Les deux frères arrivèrent au coin de la rue de l’Autruche au moment où le roi entrait chez sa maîtresse. A la lueur des flambeaux que tenait le concierge, ils purent apercevoir Tavannes et les Ruggieri.
—Eh! bien, Tavannes, s’écria le grand-maître en courant après le compagnon du roi qui retournait vers le Louvre, que vous est-il arrivé?
—Nous sommes tombés en plein consistoire de sorciers; nous en avons arrêté deux qui sont de vos amis et qui pourront expliquer, à l’usage des seigneurs français, par quels moyens vous avez mis la main sur deux charges de la couronne, vous qui n’êtes pas du pays, dit Tavannes moitié riant, moitié sérieux.

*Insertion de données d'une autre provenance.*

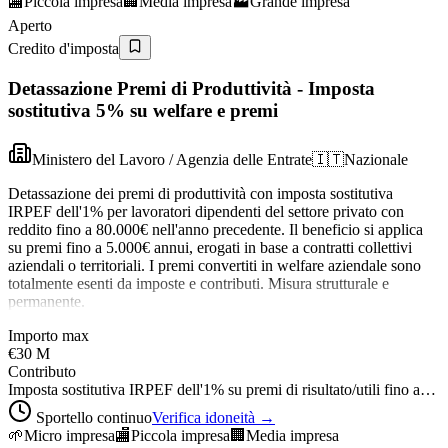
🏬
Piccola impresa
🏢
Media impresa
🏭
Grande impresa
Aperto
Credito d'imposta
Detassazione Premi di Produttività - Imposta
sostitutiva 5% su welfare e premi
Ministero del Lavoro / Agenzia delle Entrate
🇮🇹
Nazionale
Detassazione dei premi di produttività con imposta sostitutiva
IRPEF dell'1% per lavoratori dipendenti del settore privato con
reddito fino a 80.000€ nell'anno precedente. Il beneficio si applica
su premi fino a 5.000€ annui, erogati in base a contratti collettivi
aziendali o territoriali. I premi convertiti in welfare aziendale sono
totalmente esenti da imposte e contributi. Misura strutturale e
permanente.
Importo max
€30 M
Contributo
Imposta sostitutiva IRPEF dell'1% su premi di risultato/utili fino a…
Sportello continuo
Verifica idoneità →
🌱
Micro impresa
🏬
Piccola impresa
🏢
Media impresa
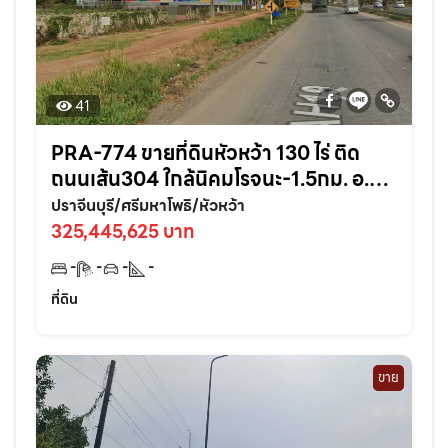
41
PRA-774 ขายที่ดินหัวหว้า 130 ไร่ ติด
ถนนเส้น304 ใกล้นิคมโรจนะ-1.5กม. อ.ศรี
มหาโพธิ ปราจีนบุรี
ปราจีนบุรี/ศรีมหาโพธิ/หัวหว้า
325,445,625 บาท
-
-
-
-
ที่ดิน
ขาย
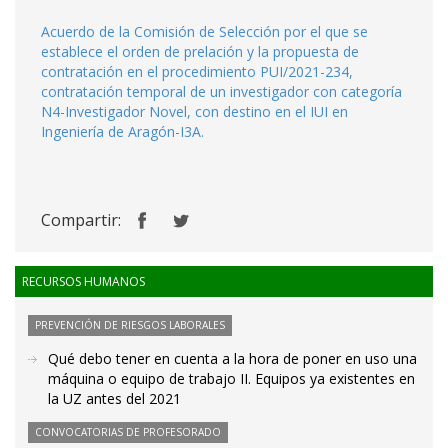
Acuerdo de la Comisión de Selección por el que se
establece el orden de prelación y la propuesta de
contratación en el procedimiento PUI/2021-234,
contratación temporal de un investigador con categoría
N4-Investigador Novel, con destino en el IUI en
Ingeniería de Aragón-I3A.
Compartir:
RECURSOS HUMANOS
PREVENCIÓN DE RIESGOS LABORALES
Qué debo tener en cuenta a la hora de poner en uso una
máquina o equipo de trabajo II. Equipos ya existentes en
la UZ antes del 2021
CONVOCATORIAS DE PROFESORADO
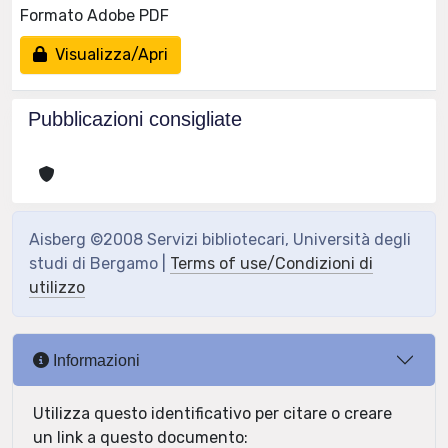
Formato Adobe PDF
Visualizza/Apri
Pubblicazioni consigliate
Aisberg ©2008 Servizi bibliotecari, Università degli
studi di Bergamo |
Terms of use/Condizioni di
utilizzo
Informazioni
Utilizza questo identificativo per citare o creare
un link a questo documento:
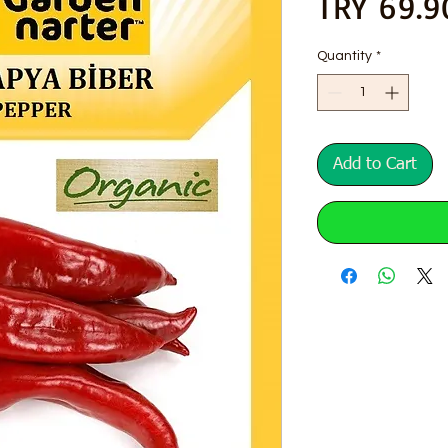
TRY 69.9
Quantity
*
Add to Cart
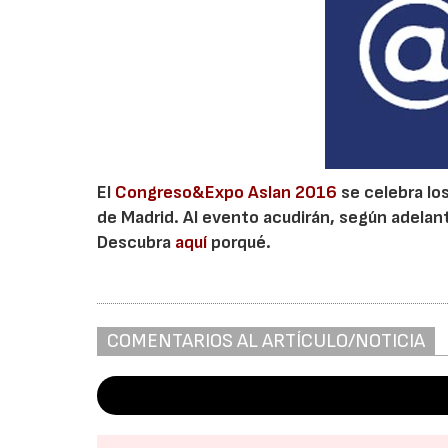
El
Congreso&Expo Aslan 2016
se celebra los
de Madrid. Al evento acudirán, según adelant
Descubra
aquí
porqué.
COMENTARIOS AL ARTÍCULO/NOTICIA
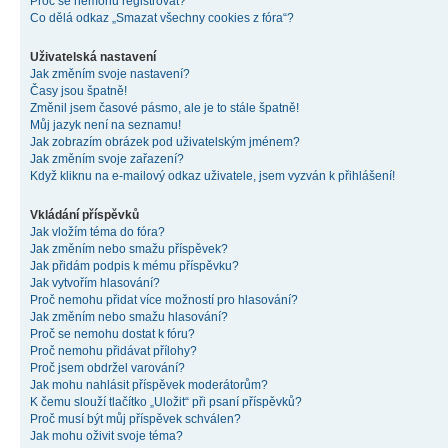
Proč se nemohu registrovat?
Co dělá odkaz „Smazat všechny cookies z fóra“?
Uživatelská nastavení
Jak změním svoje nastavení?
Časy jsou špatně!
Změnil jsem časové pásmo, ale je to stále špatně!
Můj jazyk není na seznamu!
Jak zobrazím obrázek pod uživatelským jménem?
Jak změním svoje zařazení?
Když kliknu na e-mailový odkaz uživatele, jsem vyzván k přihlášení!
Vkládání příspěvků
Jak vložím téma do fóra?
Jak změním nebo smažu příspěvek?
Jak přidám podpis k mému příspěvku?
Jak vytvořím hlasování?
Proč nemohu přidat více možností pro hlasování?
Jak změním nebo smažu hlasování?
Proč se nemohu dostat k fóru?
Proč nemohu přidávat přílohy?
Proč jsem obdržel varování?
Jak mohu nahlásit příspěvek moderátorům?
K čemu slouží tlačítko „Uložit“ při psaní příspěvků?
Proč musí být můj příspěvek schválen?
Jak mohu oživit svoje téma?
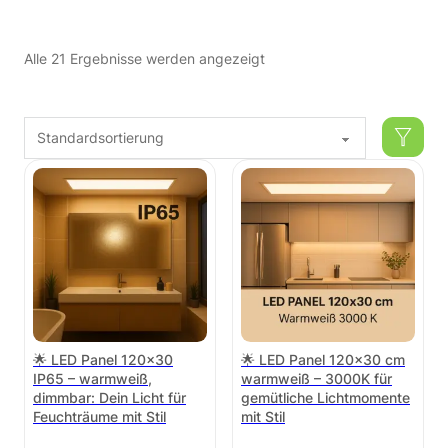
Alle 21 Ergebnisse werden angezeigt
🌟 LED Panel 120×30
🌟 LED Panel 120×30 cm
IP65 – warmweiß,
warmweiß – 3000K für
dimmbar: Dein Licht für
gemütliche Lichtmomente
Feuchträume mit Stil
mit Stil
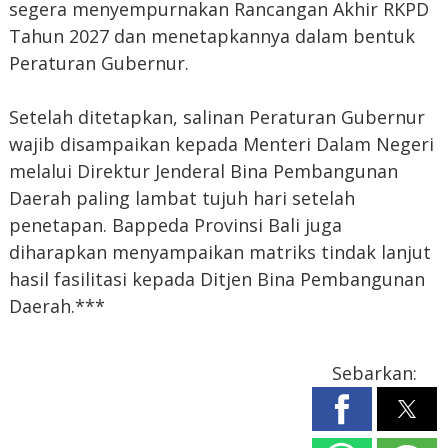
segera menyempurnakan Rancangan Akhir RKPD
Tahun 2027 dan menetapkannya dalam bentuk
Peraturan Gubernur.
Setelah ditetapkan, salinan Peraturan Gubernur
wajib disampaikan kepada Menteri Dalam Negeri
melalui Direktur Jenderal Bina Pembangunan
Daerah paling lambat tujuh hari setelah
penetapan. Bappeda Provinsi Bali juga
diharapkan menyampaikan matriks tindak lanjut
hasil fasilitasi kepada Ditjen Bina Pembangunan
Daerah.***
Sebarkan:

—Et le roi? fit le grand-maître en homme que l’inimitié de Tavannes inquiétait peu.
—Il reste chez sa maîtresse.
—Nous sommes arrivés par le dévouement le plus absolu pour nos maîtres, une belle et noble voie que vous avez prise aussi, mon cher duc, répondit le maréchal de Retz.
Les trois courtisans cheminèrent en silence. Au moment où ils se quittèrent en retrouvant chacun leurs gens pour se faire accompagner chez eux, deux hommes se glissèrent lestement le long des murailles de la rue de l’Autruche. Ces deux hommes étaient le roi et le comte de Solern qui arrivèrent promptement au bord de la Seine, à un endroit où une barque et des rameurs choisis par le seigneur allemand les attendaient. En peu d’instants tous deux atteignirent le bord opposé.
—Ma mère n’est pas couchée, s’écria le roi, elle nous verra, nous avons mal choisi le lieu du rendez-vous.
—Elle pourra croire à quelque duel, répondit Solern, et comment distinguerait-elle qui nous sommes, à cette distance?
—Eh! qu’elle me voie, s’écria Charles IX, je suis décidé maintenant!